Second, Trixie had a crush on Honey’s older brother.

I can’t remember what he looked like. I can’t remember how he showed up on the page. I can’t even remember his name (okay, I peeked: it’s Jim) but I know that Trixie pined for him. Her middle-school crush felt just like the unrequited mooning I was doing at about the same age. Oh, the staying power of young infatuation. 

Third, they drove around in an old jalopy.

I’m pretty certain that I had to dive into a dictionary to look up the word jalopy at the time. Or maybe I asked an adult. The word is even less used now, which makes it all the more fascinating to me how strongly it’s stuck with me. I can still conjur the mental image of that vehicle when I first read it on the page back in fourth grade.

There are a handful of other things from the books that I can still access in my memory bank: Trixie had two older brothers, she had friction with the younger one. Honey and Jim’s family had money. There was a night the group grilled burgers on a barbecue, perhaps? The rest get increasingly fuzzy and unreliable.

But the three things I can still remember with certainty today feels instructive about writing kidlit that resonates –  books that imprint on a young reader’s heart and mind. Here’s what it tells me:

Decades after the plot has dissolved into a murky mist, readers remember characters and their relationships with each other. They may forget the names but, if the story is well crafted, they’ll remember the feelings those characters had for each other. They’ll carry with them the love that was expressed on the page, in all its forms – from friendship to romance to family bonds.
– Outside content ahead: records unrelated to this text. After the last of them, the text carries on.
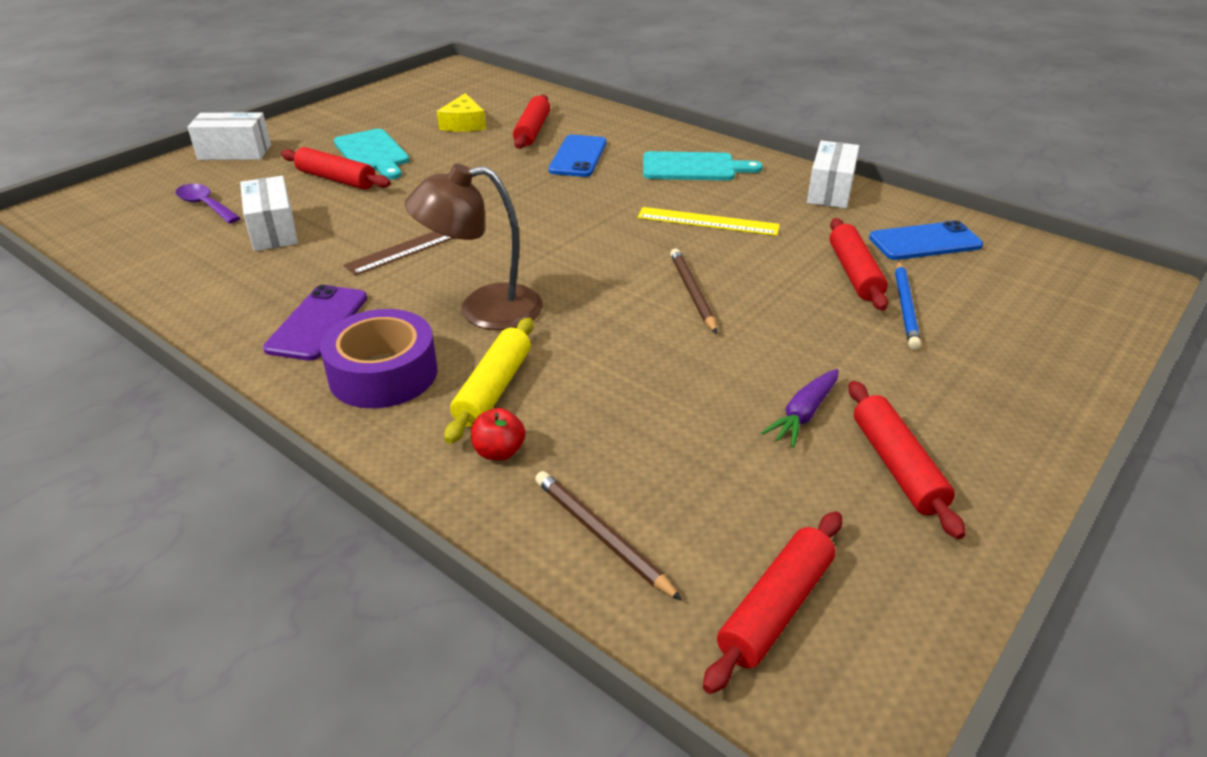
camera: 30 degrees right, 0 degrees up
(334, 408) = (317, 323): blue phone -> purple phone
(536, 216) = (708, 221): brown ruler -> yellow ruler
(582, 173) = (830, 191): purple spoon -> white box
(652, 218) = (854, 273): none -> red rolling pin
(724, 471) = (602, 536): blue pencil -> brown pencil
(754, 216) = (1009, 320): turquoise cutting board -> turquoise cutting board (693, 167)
And, occasionally, the perfect word choice can make an impact that survives for decades. Remarkable words stand out. Language is powerful and evocative, painting pictures that tattoo themselves directly into the brain. 

Even one as swiss-cheesy as mine all these years later.

1 Comment

  1. Rebecca P. Smith

    Yea, Beck thanks for remembering the books you read as a young girl and how they have inspired you to write stories and now how you want to inspire and help others to think about their experiences in life and where that can take them as they travel through life.